Mueller v. Banking Commission

217 Wis. 507 | Wis. | 1935

Fowler, J.

The question involved is much like that involved in In re Plain State Bank, ante, p. 257, 258 N. W. 783. The only difference is that in the Plain State Bank *510Case the stockholders claimed their voluntary assessment of one hundred per cent should be applied in satisfaction of their superadded stockholders’ liability because the Banking Commission advised them that it would be so applied in case the bank was thereafter closed. Here the stockholders claim that the assessments were paid on assurance by the bank cashier that the money paid in on their assessment would be kept separate until the whole of the one hundred per cent voluntary assessment was paid in, and on the understanding by both the stockholders and the bank officers that there would be no statutory assessment if the bank closed.

It appears to us that there is no material difference between the situations in the Plain State Bank Case and the instant case. In the Plain State Bank Case the stockholder paid on the understanding induced by the representations of the Banking Commission that his payment would be applied in satisfaction of the statutory assessment in case the latter should be made. In this case the stockholder paid on the understanding on his part and that of the bank officers that the payment would be applied in satisfaction of the statutory assessment in case one should be made. In both cases the payment was made on a misunderstanding as to its legal effect. In. both the statutes governed the status of the money paid, not the understanding of the stockholders or the bank or the Banking Commission. The payments in both cases were made pursuant to the statute, to fulfil the purpose of the statute, and their legal effect is fixed by the statute. Their purpose and effect were to restore the capital structure of the bank to permit its continuance as a bank; not to satisfy the statutory assessment to enforce the stockholders’ super-added liability in case it should become necessary to levy one. In both cases the payments were of voluntary assessments, and they could have no greater or other effect than is contemplated by the statute relating to voluntary assessments under which they were made. Upon the general question in*511volved there is no need to do more than refer to the opinion in the Plain State Bank Case, supra.

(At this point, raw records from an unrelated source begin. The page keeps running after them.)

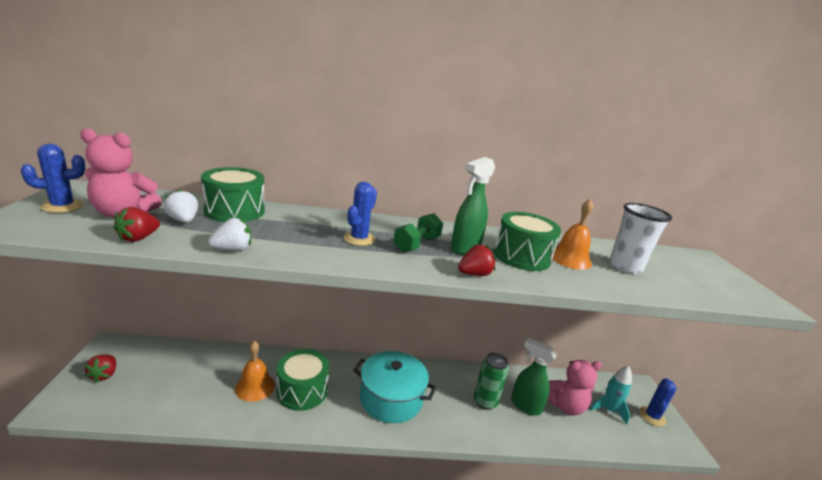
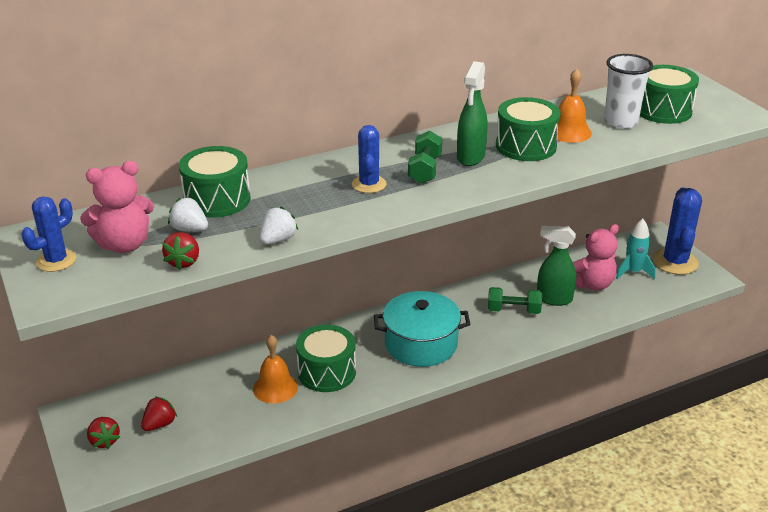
camera: 20 degrees left, 10 degrees up
red strawberry [458,245,495,276] -> red strawberry moved to [141,396,177,431]
green can [474,353,509,410] -> green dumbbell [488,287,542,314]
blue cactus [639,378,677,426] -> blue cactus [653,187,702,275], size x1.66
none -> green drum [640,65,699,124]

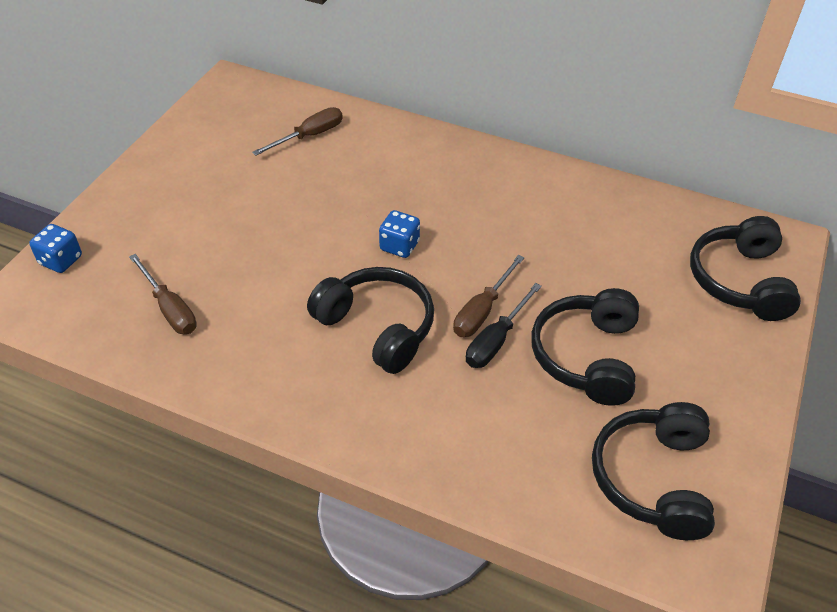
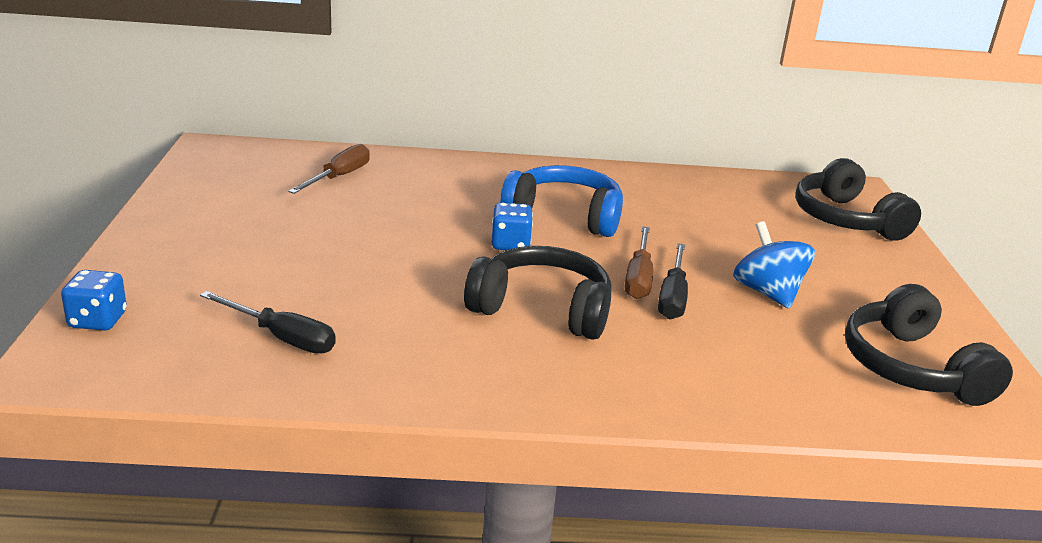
camera: 25 degrees left, 20 degrees down
brown screwdriver [129,254,197,334] -> black screwdriver [200,291,336,354]
black headphones [531,288,639,406] -> blue spinning top [733,221,815,309]
none -> blue headphones [500,165,623,237]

The appellant argues that a special deposit in a bank must be devoted to the special purpose for which it was made and must be paid out only in strict accordance with the directions given at the time o.f the deposit, and that the amount paid in by the petitioner on the directors’ assessment became a special deposit. His contention as to the disposition that must be made of money placed in a bank as a special deposit is correct, but the petitioner’s payment was not a special deposit. If, after the directors of a bank made an assessment to restore lost capital, a stockholder deposited the amount of the assessment against his stock with the bank, and especially directed at the time that the money be held as a special deposit to be paid over in payment of the directors’ assessment only in case all other stockholders have first paid their assessments or made like special deposits, otherwise to be returned to him, it may be that he would be entitled to have his money returned in case the condition imposed upon the deposit was not fulfilled. But that case is not before us, and we do not assume to decide it. This was not such a deposit. By resolution the board of directors, pursuant to sec. 220.07, Stats., levied an out-and-out voluntary assessment to repair depleted capital, with no strings attached, no rights reserved, no limitations or restrictions imposed. The notice given to the petitioner was that the directors had made “an assessment of one hundred per cent against all stockholders.” The receipt given to the petitioner when he made his payment was for “payment of stock assessment.” This evidences a mere “voluntary assessment” under the statute, as that term is used in the Plain State Bank Case, supra, and in the case of Hanna v. Curtiss State Bank, 204 Wis. 174, 176, 235 N. W. 416, and the officers of the bank could not, through misunderstanding of the legal effect of payment of it and consequent misrepresentation of its legal effect to the peti*512tioner, convert it into a special deposit or anything else than a payment of the voluntary assessment levied.

The appellant also contends that, because by the stabilization statute, deposits in the bank made after the bank opened pursuant to that statute are entitled to be first paid out of the assets of the bank, he is so entitled. But the statute covers only general deposits subject to the check of the depositor, and deposits evidenced by ordinary certificates of deposit. The plaintiff’s payment was not such a deposit, or a deposit in any sense. It did not remain subject to his withdrawal. It did not remain his property, but became the property of the bank, a part of its capital.

By the Court. — The judgment of the circuit court is affirmed.